Continuous CartPole Environment With PPO
Introduction to the Environment
As mentioned before, traditional CartPole has a discrete action space: We train a policy to pick "move left" or "move right."
PyBullet also includes a continuous version of the CartPole environment, where the action specifies a single floating-point value representing the force to apply to the cart (positive for one direction, negative for the other).
>>> import gym
>>> import pybullet_envs
>>> env = gym.make('CartPoleContinuousBulletEnv-v0')
>>> env.observation_space
Box(4,)
>>> env.action_space
Box(1,)
The observation space is the same as before, but this time the action space is continuous instead of discrete.

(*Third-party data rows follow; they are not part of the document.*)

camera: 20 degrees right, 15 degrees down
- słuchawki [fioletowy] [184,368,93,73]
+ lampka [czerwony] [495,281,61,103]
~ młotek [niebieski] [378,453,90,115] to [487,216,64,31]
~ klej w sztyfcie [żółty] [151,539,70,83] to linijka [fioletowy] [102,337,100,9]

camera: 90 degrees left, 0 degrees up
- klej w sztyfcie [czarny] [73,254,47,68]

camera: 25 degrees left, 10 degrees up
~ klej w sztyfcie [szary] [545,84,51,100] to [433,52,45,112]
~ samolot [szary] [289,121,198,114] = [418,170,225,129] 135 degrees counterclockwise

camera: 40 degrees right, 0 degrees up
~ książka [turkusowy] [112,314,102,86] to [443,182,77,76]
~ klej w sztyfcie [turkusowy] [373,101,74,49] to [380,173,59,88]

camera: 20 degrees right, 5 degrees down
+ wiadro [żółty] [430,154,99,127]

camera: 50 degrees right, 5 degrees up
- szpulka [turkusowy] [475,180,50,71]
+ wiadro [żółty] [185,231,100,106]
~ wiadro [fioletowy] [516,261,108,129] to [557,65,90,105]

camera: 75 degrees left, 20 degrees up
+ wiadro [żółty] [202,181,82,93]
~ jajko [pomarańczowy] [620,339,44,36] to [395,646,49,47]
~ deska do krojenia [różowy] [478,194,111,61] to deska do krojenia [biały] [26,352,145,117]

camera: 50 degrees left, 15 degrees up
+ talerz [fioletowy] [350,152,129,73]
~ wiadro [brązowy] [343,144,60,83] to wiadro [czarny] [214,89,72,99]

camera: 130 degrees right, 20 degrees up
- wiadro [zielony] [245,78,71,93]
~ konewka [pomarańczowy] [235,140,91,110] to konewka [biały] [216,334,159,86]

The DQN algorithm cannot work with continuous action spaces. PPO can, so let’s do it.
Code
Change the declaration of the environment in the training code as follows:
ENV = 'CartPoleContinuousBulletEnv-v0'
Graph
This time the model took 108.6 seconds to train (no significant difference from the discrete environment), and progress looked like this:
Video
The resulting video looks like this:
There’s more oscillation happening, but it has learned to balance the pole.